WHAT YOU NEED TO DO:
1. Using the passage on color liquid crystal displays, answer each question on its own line:
(a) What luminance value stands for a sub-pixel's highest gray scale level?
(b) What color does the pixel show when the red, green and blue sub-pixels are all at 0.0?
(c) Which three LCD modes are listed as having improved viewing angle characteristics?
2. Carry the passage on color liquid crystal displays forward from its final sentence.

EXTRACT TO READ:
'''
2. Description of the Related Art
A color liquid crystal display device such as a color TV monitor or a color display monitor represents colors usually by adding together the three primary colors of red (R), green (G) and blue (b). Each pixel in a color liquid crystal display device usually has red, green and blue sub-pixels for these three primary colors of RGB. By changing the luminances of these red, green and blue sub-pixels, a variety of colors can be represented.
The luminance of each of the sub-pixels varies within the range from the one corresponding to the lowest gray scale level thereof (e.g., gray scale level 0) through the one corresponding to the highest gray scale level thereof (e.g., gray scale level 255). In the following description, the luminance of a sub-pixel corresponding to the lowest gray scale level will be represented herein by “0.0” and the luminance of a sub-pixel corresponding to the highest gray scale level by “1.0” for the sake of convenience. Therefore, the luminance of each of the sub-pixels is controlled within the range of 0.0 to 1.0.
If the luminance of each of all these sub-pixels, namely, the red, green and blue sub-pixels, is 0.0, the color represented by the pixel is black. Conversely, if the luminance of each of all these sub-pixels is 1.0, the color represented by the pixel is white. Recently, TV sets often allow the user to control the color temperature. In that case, the color temperature is controlled by finely adjusting the luminances of the respective sub-pixels. For that reason, the luminance of each sub-pixel after the color temperature has been controlled to a desired value is supposed herein to be 1.0.
Hereinafter, it will be described with reference to
First, the luminances of the red, green and blue sub-pixels are increased at the same rate. As the luminances of the respective sub-pixels are increased, the lightness of the pixel increases and the colors represented by the pixel change from black into gray. In that case, if the luminances of the red, green and blue sub-pixels are increased at the same rate, then the lightness can be increased with the same chromaticity maintained, i.e., with the color represented by the pixel kept achromatic and hueless. If the luminances of the red, green and blue sub-pixels continue to be increased, the color represented by the pixel will change from dark gray into light gray. And when the luminance of each of the red, green and blue sub-pixels finally reaches 1.0, the color represented by the pixel will become white. Conversely, if the luminances of the red, green and blue sub-pixels are decreased from 1.0 to 0.0 at the same rate, then the colors represented by the pixel change from white into black while being achromatic. Thus, a conventional LCD using the three primary colors varies the luminances of the respective sub-pixels at the same rate, thereby changing the lightness of the achromatic colors.
It is known that LCDs have various modes of operation. However, as a TN mode LCD has problems in its display performance (especially in terms of its viewing angle characteristic), various LCDs with improved viewing angle characteristics have been developed recently. Examples of those LCDs with improved viewing angle characteristics include inplane switching (IPS) mode LCDs, multi-domain vertical aligned (MVA) mode LCDs, and axially symmetric aligned microcell (ASM) mode LCDs. Those LCDs operating in new modes that achieve wide viewing angles would not cause problems such as a significant decrease in display contrast ratio when the image on the screen is viewed obliquely and the inversion of display gray scale.
Meanwhile, an LCD that adds together four or more primary colors, not the three primary colors in the conventional LCDs mentioned above, was also proposed. By performing a multi-primary-color display operation with an additional primary color(s) with respect to the three primary colors of RGB, this LCD expands the color representation range (see Patent Document No. 1, for example).
'''
INFORMATION GIVEN:
'''
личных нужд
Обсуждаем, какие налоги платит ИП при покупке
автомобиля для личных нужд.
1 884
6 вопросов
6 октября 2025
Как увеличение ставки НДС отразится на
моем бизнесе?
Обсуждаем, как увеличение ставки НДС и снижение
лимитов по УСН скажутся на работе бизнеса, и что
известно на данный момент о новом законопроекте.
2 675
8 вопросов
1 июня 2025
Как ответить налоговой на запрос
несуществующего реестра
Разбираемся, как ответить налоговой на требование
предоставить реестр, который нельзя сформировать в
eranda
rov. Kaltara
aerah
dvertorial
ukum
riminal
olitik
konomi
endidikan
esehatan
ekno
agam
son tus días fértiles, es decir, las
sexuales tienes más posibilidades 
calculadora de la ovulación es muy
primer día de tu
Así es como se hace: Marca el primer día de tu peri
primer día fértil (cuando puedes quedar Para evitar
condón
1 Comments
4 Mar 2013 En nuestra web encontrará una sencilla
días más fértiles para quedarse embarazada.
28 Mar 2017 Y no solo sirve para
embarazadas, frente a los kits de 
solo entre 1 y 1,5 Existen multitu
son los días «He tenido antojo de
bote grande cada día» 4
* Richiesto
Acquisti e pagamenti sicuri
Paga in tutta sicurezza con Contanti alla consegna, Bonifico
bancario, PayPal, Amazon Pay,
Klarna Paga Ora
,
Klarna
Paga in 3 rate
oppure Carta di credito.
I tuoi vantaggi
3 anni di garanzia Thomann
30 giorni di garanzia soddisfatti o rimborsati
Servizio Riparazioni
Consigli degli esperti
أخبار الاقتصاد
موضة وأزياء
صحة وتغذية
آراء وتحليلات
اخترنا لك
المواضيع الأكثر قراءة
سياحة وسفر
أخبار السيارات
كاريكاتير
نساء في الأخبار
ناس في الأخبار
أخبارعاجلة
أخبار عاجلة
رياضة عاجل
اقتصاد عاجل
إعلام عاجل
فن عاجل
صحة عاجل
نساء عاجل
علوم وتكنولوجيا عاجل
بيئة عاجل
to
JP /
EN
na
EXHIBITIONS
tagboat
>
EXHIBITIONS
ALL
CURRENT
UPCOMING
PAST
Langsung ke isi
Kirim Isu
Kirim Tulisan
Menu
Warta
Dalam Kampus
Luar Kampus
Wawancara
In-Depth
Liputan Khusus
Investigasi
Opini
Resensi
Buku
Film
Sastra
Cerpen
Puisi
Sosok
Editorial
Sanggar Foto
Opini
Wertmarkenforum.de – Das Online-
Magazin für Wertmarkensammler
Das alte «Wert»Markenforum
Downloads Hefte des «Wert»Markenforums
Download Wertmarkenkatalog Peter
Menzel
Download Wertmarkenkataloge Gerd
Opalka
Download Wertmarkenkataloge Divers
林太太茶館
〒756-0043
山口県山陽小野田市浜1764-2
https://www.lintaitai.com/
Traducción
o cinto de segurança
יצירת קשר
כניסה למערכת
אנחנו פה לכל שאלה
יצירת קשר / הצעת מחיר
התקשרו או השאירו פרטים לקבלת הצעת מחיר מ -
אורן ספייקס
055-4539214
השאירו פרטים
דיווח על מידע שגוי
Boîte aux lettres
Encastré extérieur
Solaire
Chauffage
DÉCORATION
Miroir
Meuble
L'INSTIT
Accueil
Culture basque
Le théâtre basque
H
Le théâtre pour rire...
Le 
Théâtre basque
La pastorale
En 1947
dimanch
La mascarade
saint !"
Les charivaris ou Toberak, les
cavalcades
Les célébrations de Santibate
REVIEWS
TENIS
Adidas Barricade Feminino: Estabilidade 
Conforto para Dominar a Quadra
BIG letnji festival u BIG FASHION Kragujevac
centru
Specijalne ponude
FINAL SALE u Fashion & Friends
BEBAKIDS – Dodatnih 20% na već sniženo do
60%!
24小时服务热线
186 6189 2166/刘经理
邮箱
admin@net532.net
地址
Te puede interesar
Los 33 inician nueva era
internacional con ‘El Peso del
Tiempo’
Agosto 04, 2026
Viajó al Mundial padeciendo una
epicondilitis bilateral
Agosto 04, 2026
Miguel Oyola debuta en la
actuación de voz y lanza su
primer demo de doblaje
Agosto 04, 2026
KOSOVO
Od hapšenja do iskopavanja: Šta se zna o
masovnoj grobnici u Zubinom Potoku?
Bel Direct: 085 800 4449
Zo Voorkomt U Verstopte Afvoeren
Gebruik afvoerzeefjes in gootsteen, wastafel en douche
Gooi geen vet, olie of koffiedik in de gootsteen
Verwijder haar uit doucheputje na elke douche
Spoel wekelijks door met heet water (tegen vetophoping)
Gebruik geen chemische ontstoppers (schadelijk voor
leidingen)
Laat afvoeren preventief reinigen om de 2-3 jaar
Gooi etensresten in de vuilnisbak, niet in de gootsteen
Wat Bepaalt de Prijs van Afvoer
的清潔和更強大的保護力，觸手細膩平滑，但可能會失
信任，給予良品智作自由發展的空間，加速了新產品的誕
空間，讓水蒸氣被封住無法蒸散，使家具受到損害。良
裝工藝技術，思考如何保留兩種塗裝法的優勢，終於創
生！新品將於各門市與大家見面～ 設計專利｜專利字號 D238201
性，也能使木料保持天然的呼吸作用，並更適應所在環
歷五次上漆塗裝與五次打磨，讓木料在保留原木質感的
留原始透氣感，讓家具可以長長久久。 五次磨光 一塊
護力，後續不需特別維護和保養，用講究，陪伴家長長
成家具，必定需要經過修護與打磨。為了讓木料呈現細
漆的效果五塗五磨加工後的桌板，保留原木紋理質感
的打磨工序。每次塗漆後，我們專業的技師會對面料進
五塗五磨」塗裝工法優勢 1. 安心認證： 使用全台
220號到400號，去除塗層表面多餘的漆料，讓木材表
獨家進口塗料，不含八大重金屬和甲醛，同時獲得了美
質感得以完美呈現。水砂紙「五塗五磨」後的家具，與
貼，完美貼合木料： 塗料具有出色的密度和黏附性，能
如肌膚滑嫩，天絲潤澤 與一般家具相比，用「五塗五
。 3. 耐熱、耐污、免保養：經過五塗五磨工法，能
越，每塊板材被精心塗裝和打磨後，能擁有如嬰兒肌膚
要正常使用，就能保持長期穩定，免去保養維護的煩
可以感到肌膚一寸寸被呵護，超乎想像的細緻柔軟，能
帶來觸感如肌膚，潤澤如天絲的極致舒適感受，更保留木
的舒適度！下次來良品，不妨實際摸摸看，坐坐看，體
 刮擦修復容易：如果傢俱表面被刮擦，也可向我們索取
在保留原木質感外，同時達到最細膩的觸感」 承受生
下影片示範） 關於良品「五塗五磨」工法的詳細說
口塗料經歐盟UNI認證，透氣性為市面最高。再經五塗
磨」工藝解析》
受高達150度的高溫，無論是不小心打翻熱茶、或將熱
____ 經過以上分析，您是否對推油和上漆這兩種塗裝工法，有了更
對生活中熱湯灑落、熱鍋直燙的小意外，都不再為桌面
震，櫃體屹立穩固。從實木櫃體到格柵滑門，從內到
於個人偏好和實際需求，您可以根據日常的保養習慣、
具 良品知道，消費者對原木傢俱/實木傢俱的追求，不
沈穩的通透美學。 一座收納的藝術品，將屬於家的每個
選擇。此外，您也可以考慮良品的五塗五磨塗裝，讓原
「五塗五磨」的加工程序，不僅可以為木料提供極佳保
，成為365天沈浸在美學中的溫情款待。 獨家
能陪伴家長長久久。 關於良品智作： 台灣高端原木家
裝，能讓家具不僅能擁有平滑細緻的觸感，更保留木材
'''
ANSWERS:
1.
(a) 1.0
(b) Black
(c) In-plane switching (IPS) mode, multi-domain vertical aligned (MVA) mode and axially symmetric aligned microcell (ASM) mode

2.
The present inventors carried out extensive research on a method for getting a multi-primary-color display operation done in a wide color reproduction range by a liquid crystal display device with improved viewing angle characteristic. As a result, the present inventors found the following problems.
Specifically, a so-called “whitening phenomenon” sometimes occurs in a liquid crystal display device that operates in a new mode to achieve a wide viewing angle. As used herein, the “whitening phenomenon” refers to a phenomenon that when the image on the monitor screen is viewed obliquely, portions that should have intermediate gray scale levels look excessively whitish. This whitening phenomenon occurs because the γ characteristic in the oblique viewing direction is different from the one in the frontal viewing direction. That is to say, in these two directions, the γ characteristics have different degrees of viewing angle dependence. As used herein, the γ characteristic refers to the gray scale level dependence of a display luminance. Since the γ characteristics are different in the frontal and oblique viewing directions, the change of the gray scale level (or luminance) varies differently according to the viewing direction. That is why this is a serious problem particularly when a still picture such as a photo is displayed or when a TV program received is presented. If a multi-primary-color display operation were conducted just by adding additional color(s) to the three primary colors used by such an LCD that causes significant whitening phenomenon, the whitening phenomenon would still be quite noticeable and the display quality would never be improved.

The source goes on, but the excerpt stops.